Wednesday, 21/05/2008 17:22

MPI: Gold imports shouldn’t be figured into trade deficit

Opinions vary about the recent move by the Ministry of Finance (MOF) to raise the gold import tax rate from 0.5% to 1%.

Explaining its move, MOF said that it aims to reduce gold imports in order to help reduce the trade deficit, which has been alarmingly high so far this year. However, Thai Doan Tuu, Deputy Director of the Trade and Service Department under the Ministry of Planning and Investment (MPI), thinks that gold imports should not be counted when calculating the trade deficit.

Tuu said that gold should not be considered a kind of consumer product, but a kind of special commodity, a kind of foreign currency. Other countries in the world consider gold a kind of foreign currency, while they reserve gold together with other hard foreign currencies. With its advantages, gold is a popular tool in international payment. Gold transactions can bring any currencies export countries want.

Unlike other consumer commodities, which may devaluate, gold never loses its value. Gold can easily be returned to circulation. Recently, Russia, the UK and the International Monetary Fund (IMF) sold a big volume of gold to turn this precious metal into cash.

Enterprises have recently spent a lot of money to import gold. Has this led to the international payment imbalance?

Yes, if you look at the issue from the angle of international payment. However, you should understand that this is a kind of transaction to convert a foreign currency into another kind, and the conversion, to some extent, benefits all involved parties.

Could you please elaborate on this?

The gold saving by the public, to some extent, encourages people to economise and cut spending, thus helping curb inflation.
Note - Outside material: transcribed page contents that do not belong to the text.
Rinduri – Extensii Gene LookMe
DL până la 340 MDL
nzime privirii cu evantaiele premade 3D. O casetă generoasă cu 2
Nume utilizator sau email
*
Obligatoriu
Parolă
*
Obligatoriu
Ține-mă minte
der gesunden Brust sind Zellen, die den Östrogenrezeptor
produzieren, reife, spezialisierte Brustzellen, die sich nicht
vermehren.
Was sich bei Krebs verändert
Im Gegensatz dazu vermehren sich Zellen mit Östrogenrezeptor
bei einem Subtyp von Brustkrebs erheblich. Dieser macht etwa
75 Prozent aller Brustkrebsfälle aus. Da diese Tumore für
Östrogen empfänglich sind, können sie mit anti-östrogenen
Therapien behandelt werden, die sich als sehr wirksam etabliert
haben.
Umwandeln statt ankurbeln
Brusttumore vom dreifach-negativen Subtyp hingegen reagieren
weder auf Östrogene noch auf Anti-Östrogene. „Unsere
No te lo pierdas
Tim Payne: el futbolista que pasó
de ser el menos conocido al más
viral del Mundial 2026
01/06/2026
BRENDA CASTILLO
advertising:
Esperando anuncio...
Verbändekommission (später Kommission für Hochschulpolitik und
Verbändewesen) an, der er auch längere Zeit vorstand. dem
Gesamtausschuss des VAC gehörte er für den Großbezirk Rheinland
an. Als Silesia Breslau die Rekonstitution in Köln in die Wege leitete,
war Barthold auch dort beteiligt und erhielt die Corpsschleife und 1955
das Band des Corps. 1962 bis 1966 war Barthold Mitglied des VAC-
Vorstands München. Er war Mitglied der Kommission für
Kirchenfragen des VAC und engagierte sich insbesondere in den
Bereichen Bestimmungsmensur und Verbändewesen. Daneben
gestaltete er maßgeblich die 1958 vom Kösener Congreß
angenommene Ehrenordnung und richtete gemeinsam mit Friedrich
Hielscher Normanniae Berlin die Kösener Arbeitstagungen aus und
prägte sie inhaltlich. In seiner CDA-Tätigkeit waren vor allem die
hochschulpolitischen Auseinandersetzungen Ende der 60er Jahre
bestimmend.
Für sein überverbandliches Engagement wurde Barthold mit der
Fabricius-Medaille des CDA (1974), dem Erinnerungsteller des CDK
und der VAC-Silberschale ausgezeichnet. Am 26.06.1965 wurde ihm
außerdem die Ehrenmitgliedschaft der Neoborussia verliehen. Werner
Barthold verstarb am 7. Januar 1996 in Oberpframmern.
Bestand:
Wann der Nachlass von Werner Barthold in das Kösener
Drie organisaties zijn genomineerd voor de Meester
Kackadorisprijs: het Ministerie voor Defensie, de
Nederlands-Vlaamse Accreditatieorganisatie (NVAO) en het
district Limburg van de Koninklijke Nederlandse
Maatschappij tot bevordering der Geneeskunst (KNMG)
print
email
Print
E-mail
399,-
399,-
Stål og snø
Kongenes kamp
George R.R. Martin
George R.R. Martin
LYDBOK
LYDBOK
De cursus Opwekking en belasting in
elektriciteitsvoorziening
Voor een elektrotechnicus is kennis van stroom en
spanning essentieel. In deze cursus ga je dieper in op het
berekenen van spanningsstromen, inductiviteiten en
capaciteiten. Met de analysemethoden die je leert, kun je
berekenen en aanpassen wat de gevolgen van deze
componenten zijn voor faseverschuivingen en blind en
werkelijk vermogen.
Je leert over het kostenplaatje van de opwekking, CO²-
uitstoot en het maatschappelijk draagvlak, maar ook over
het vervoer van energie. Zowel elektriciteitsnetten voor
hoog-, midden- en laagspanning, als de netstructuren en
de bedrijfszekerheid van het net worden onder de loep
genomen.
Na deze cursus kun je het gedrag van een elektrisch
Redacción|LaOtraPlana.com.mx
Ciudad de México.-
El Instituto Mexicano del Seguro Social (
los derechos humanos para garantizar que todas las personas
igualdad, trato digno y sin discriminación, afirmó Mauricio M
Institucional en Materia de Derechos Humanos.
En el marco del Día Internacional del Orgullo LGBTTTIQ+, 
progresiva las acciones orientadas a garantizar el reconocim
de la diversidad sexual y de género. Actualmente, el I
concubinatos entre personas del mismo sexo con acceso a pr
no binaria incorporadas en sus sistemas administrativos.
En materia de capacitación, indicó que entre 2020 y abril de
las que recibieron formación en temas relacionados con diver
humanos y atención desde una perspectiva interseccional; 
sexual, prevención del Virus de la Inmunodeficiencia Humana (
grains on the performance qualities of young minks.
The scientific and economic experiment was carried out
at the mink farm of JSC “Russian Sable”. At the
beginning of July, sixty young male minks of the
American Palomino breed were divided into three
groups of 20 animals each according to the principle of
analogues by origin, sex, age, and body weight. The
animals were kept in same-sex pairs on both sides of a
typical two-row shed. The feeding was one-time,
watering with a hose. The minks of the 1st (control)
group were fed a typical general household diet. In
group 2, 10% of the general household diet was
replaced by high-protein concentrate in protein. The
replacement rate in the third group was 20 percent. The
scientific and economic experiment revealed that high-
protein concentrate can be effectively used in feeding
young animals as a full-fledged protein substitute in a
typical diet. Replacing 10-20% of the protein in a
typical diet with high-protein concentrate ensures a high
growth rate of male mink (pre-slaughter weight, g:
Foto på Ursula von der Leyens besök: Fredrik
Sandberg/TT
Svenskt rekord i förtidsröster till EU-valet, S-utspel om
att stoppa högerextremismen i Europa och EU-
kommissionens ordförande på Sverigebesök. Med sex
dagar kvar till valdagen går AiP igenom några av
Moreover, in many cases, gold can help create added value when converted into other products or services.

As for the state, if it creates favourable conditions for trading gold, it can easily regulate the supply and demand of the gold market.

However, the government does not allow enterprises to export gold, while enterprises have imported too much gold recently. What do you think will happen, then?

I personally think that the government should allow enterprises to export gold, as it will bring many advantages.

Domestic gold reserves can become foreign currencies. The money can be saved up, or put into investment in production, and can be used in international payment, which can help reduce the current balance deficit.

Gold exports will bring added value, while the government will be able to collect tax from gold exports. Moreover, as the government allows the import of gold, it needs to allow the export of gold in order to balance the supply and demand.

* In the first four months of the year, Vietnam imported some 43 tonnes of gold worth $1.2bil. The figure is expected to reach $4bil by the end of this year. In order to reduce the trade balance deficit, the Vietnam Gold Business Association many times has proposed the government allow gold to be exported.